ANDRA (11) PART 1

1.2K 146 6
                                    

Alhamdulillah, H-7 menjelang hari pernikahan, Andrazilla yang dialami Nana sudah gak separah awal – awal. Sepertinya Nana sudah lebih tenang menerima pernikahan kami yang bakalan segera berlangsung sebentar lagi ini. Ini semua bermula dari penyuluhan yang diadakan KUA dan wajib dihadiri setiap pasangan yang akan menikah.

Gue tahu sepanjang penyuluhan Nana mengamati gue bukan bapak kepala KUA yang memberikan penyuluhan. Entah jawaban apa yang berusaha dia cari dari mengamati gue sepanjang penyuluhan. Tapi yang jelas, sepulang dari situ, Nana mulai berubah sedikit demi sedikit.
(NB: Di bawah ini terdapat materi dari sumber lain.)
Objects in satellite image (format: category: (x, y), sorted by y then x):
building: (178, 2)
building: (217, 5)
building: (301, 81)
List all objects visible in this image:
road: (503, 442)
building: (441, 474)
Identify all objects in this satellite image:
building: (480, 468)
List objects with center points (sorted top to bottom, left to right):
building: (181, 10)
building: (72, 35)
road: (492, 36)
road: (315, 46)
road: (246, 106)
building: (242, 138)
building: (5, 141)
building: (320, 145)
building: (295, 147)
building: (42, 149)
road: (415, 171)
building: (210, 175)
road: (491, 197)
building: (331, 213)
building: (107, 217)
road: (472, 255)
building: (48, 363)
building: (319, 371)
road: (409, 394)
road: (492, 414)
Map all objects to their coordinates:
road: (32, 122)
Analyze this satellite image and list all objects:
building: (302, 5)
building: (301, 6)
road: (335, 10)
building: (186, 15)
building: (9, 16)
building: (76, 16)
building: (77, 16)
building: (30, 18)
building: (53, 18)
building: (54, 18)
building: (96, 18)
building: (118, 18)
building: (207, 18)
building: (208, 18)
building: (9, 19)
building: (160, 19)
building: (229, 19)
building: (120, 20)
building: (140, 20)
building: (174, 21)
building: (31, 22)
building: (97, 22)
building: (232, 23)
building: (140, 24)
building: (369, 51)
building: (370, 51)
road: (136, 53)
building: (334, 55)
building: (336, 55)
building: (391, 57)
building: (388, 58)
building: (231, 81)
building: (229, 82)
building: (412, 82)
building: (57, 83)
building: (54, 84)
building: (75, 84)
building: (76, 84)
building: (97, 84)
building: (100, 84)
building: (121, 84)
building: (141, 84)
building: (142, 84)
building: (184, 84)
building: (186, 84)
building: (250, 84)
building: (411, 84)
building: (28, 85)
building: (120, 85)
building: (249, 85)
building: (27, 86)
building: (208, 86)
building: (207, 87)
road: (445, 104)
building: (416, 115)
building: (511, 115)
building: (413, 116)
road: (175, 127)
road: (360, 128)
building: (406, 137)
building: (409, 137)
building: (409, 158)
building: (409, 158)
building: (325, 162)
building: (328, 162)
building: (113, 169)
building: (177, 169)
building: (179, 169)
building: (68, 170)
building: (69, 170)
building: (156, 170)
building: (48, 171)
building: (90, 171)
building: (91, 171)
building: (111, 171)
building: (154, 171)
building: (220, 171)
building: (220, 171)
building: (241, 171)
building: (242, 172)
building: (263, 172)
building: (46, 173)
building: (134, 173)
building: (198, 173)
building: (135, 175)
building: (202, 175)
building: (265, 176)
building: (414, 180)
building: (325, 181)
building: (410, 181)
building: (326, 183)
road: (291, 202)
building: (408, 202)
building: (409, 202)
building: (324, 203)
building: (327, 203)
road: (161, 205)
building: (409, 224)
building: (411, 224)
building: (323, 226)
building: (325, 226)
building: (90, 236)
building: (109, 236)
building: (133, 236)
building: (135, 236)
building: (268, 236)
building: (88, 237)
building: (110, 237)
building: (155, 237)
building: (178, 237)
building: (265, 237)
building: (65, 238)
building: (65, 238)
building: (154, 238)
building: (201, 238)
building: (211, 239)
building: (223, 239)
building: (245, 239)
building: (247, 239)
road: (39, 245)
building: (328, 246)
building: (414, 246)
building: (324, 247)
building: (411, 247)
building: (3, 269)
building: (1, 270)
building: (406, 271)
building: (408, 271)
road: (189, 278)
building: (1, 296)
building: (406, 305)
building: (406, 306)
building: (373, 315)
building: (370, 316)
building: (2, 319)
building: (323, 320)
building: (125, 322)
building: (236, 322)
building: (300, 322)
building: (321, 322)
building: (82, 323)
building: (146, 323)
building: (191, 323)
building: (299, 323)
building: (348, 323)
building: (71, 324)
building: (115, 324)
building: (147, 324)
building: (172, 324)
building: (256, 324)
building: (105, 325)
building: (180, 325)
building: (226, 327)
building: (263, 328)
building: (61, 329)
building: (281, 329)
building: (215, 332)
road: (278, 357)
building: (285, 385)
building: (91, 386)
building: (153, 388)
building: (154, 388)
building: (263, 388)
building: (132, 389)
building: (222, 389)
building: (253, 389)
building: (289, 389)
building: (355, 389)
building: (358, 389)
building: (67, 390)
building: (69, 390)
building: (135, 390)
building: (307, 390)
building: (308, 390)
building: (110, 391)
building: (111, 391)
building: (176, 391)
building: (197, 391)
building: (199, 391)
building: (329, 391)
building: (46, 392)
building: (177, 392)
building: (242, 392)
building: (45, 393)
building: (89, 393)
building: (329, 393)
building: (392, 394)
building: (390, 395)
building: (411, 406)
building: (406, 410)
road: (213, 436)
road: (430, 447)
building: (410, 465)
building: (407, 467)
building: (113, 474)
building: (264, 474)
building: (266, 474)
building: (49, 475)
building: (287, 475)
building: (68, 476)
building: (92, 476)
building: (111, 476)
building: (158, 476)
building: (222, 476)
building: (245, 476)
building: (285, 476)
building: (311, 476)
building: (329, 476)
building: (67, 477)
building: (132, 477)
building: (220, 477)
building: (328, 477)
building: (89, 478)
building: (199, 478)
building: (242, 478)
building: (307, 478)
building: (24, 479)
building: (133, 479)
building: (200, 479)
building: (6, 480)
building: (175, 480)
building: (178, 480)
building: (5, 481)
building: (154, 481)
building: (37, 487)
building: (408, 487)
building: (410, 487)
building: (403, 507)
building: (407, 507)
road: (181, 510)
Walau Nana masih suka ribut setiap kali gue pulang malam, dan mulai nuduh – nuduh kalau gue takut gak bisa lagi pulang malam setelah menikah. Kata – kata menusuk itu masih suka keluar, walau gak separah dulu. Kecuali tuduhan dia beberapa hari yang lalu yang bilang 'takut ya melepas masa lajang? Iya? Takut gak bisa bebas? Gak bisa nongkrong – nongkrong? Iya? Makanya sekarang puas – puasin kamu kelayapan pulang kantor?' karena gue baru pulang kantor jam 12 malam.

Jujur, emosi gue rasanya mau meledak. Gue bakalan ambil cuti 2 minggu untuk kami pergi honeymoon, makanya gue lembur – lembur supaya honeymoon gue sama Nana gue udah gak ada hutang. Dan Nana malah nuduh gue sedang menikmati masa – masa lajang gue yang bakalan segera expired. Kalau gue mau egois, gue bisa aja bawa pekerjaan gue pas kita honeymoon nanti, jaga – jaga Nana nyebelin, mending gue tinggal kerja. Tapi gue pingin quality time dan pendekatan sama Nana selama kami honeymoon. Gue harus mencairkan gunung es diantara kami.

Jangankan masa lajang expired, nanti Nana langsung hamil juga gue siap. Gak takut gue jadi suami, jadi bapak, mau anak berapa? Anak 10 juga gue siap bantu Nana asuh anak. Gue gak takut terbebani tanggung jawab sebagai suami dan ayah. Karena memang sudah begitu urutannya kan kalau kita menikah?

"udah ya Na. Aku gak suka sama pembicaraan yang asal tuduh kayak begini" jawab gue waktu itu, karena percuma gue juga menjelaskan panjang lebar, Nana bakalan tetap mengamuk. Jadi mending gue undur diri dulu sementara. Dan malam itu? Gue izin lembur dari rumah..... Nana. Apapun yang penting Nana lega. Biar Nana lihat sendiri,kalau gue memang lagi overload.

Yah, seperti biasa. Nana memang selalu bikin emosi gue jumpalitan kayak roller coaster. Begitu dia turun jam 12 malam dan ngetok kamar tamu, dan pas gue buka dia bawa piring berisikan Indomie goreng pakai telur ceplok dan segelas teh peach hangat. Walau mukanya judesnya minta ampun. Gak ada senyumannya.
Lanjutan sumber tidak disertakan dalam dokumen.